Editor's Commentary - Extent of pelvic lymph node dissection and the impact of standard template dissection on nomogram prediction of lymph node involvement

BERKELEY, CA (UroToday.com) - Dr. Guilherme Godoy and colleagues from Memorial Sloan-Kettering Cancer Center report a new nomogram for predicting lymph node involvement (LNI) in prostate cancer (CaP) patients.

Their work appears on the online edition of European Urology.

The investigators had previously reported a nomogram to predict the risk of LNI at the time of radical prostatectomy (RP). The accuracy of such a tool, they point out, is in part related to the extent of lymphadenectomy (LND) and tissue processing. The present study was executed to assess the discrimination of the nomogram (meaning the ability to rank patients by their risk) and calibration of the nomogram (meaning how well the predicted incidence of LNI matches the observed incidence). The study objective was to rebuild the nomogram coefficients with only patients who had undergone the standard LND for either validation or updating to reflect the contemporary environment.

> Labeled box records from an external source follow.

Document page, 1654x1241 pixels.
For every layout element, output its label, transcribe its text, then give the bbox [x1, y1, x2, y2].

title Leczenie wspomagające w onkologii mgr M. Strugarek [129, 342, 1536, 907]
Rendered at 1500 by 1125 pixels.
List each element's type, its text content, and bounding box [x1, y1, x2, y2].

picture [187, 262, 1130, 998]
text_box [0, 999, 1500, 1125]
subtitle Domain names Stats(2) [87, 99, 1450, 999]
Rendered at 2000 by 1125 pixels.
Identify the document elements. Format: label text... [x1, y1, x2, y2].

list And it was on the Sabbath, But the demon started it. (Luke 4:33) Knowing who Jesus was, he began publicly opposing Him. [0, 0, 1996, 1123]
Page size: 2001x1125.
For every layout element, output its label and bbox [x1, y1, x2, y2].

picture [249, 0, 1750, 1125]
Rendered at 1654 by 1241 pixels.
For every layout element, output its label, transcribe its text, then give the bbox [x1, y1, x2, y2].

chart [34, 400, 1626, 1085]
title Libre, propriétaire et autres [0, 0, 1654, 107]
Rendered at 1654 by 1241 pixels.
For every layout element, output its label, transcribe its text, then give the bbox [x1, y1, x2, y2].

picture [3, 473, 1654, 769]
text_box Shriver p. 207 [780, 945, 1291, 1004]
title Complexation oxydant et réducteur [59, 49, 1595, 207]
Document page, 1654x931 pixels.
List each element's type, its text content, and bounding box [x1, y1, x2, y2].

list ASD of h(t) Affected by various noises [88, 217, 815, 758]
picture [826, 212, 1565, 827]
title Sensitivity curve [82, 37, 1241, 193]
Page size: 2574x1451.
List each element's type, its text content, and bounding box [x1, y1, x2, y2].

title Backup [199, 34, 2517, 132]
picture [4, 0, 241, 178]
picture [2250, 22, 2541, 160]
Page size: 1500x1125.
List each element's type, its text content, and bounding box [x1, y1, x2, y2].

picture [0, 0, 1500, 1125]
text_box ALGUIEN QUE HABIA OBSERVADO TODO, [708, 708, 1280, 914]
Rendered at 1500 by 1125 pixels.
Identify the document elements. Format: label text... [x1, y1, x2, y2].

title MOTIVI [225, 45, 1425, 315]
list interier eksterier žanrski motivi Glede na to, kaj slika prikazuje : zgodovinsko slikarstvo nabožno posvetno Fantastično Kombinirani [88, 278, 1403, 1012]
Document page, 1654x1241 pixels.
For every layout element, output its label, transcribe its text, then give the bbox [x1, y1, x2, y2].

The dataset included 3,721 patients who underwent RP between 2000 and 2008 by either open or minimally invasive approaches. Clinical and pathological variables were assessed. A median number of 11 lymph nodes were removed, and 60% of study subjects had at least 10 nodes excised. The mean predicted probability of LNI was 3.2% and 5.7% in the previously published 3- and 4-variable nomograms. The 3-variable nomogram included PSA, clinical stage, and Gleason grade; the 4-variable also included the categorical variable of incidence of LNI (ranging from 1.5% to 7%). The respective AUCs for these 3- and 4-variable nomograms were 0.861 and 0.859, indicating strong discriminative ability. The new nomogram also showed high discriminative ability with an AUC = 0.862. Of current interest is identification of patients with a <20% chance of LNI and perhaps to avoid a LND in this cohort. Both of the previously reported nomograms were poorly calibrated for these patients, but the newly calibrated nomogram was much better. For patients with a predicted probability ≥2% (high risk) vs. <2% (low risk) for LNI, the prior 3-variable nomogram and new nomogram were discordant in only 4.9% of patients. In other words, only 2 of 165 patients reclassified by the new nomogram as low-risk had LNI and 19 patients reclassified as high-risk by the new nomogram had negative lymph nodes. The prior 4-variable nomogram and new nomogram were discordant in 47% of patients; all of 1,752 patients were reclassified as low-risk by the new nomogram. Compared with the prior 4-variable nomogram, the new one correctly reclassified all but 11 of the 1,752 men. Thus, the new nomogram has the highest clinical net benefit and is best suited to identify patients’ risk for LNI. While the discriminative ability was similar for all 3 nomograms, the new one has better calibration.

Godoy G, Chong KT, Cronin A, Vickers A, Laudone V, Touijer K, Guillonneau B, Eastham JA, Scardino PT, Coleman JA


Eur Urol. 2011 Jan 18. Epub ahead of print.